» Collected data entries
╭──
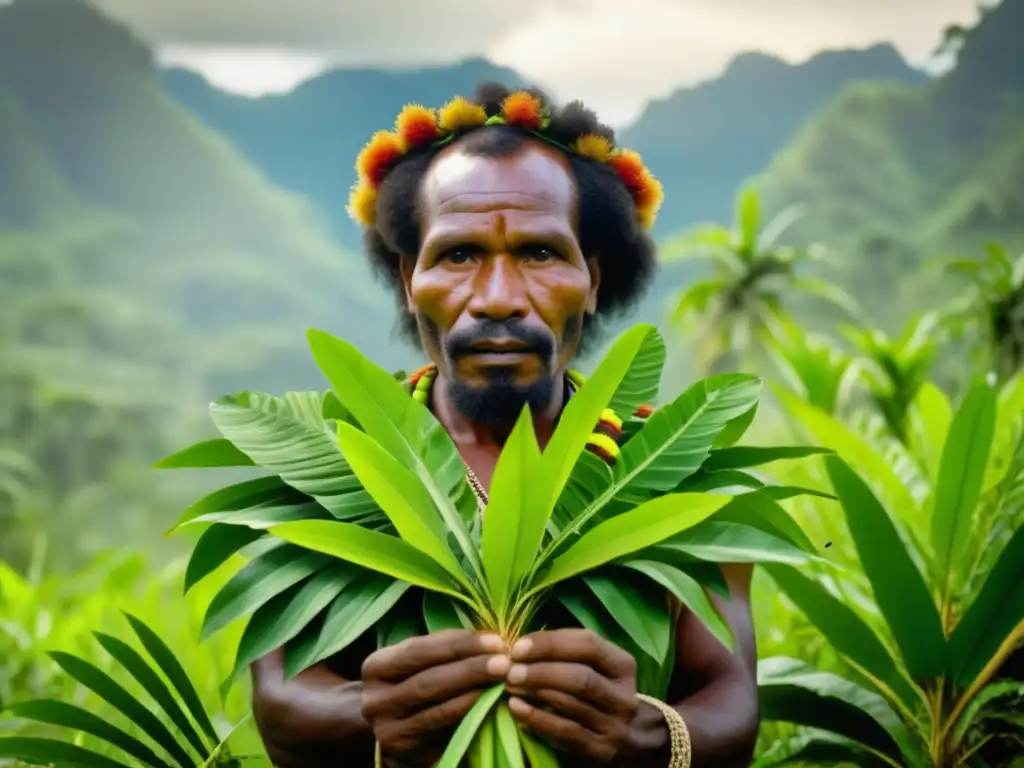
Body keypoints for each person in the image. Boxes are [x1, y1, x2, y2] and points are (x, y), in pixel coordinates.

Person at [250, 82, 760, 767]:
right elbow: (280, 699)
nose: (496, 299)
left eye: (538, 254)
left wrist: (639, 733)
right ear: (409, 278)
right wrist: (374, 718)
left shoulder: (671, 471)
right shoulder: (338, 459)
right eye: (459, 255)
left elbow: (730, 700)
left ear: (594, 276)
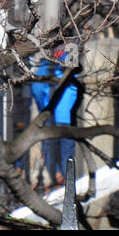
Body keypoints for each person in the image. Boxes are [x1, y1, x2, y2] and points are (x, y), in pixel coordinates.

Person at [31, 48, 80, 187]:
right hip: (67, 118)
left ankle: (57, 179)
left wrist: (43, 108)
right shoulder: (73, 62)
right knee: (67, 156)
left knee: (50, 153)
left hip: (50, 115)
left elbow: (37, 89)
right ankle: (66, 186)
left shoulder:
╰──
All lines of the data that hold "shoulder" need to be copied.

» Solution for this problem
left shoulder: (671, 471)
right shoulder: (338, 459)
right shoulder: (73, 62)
left shoulder:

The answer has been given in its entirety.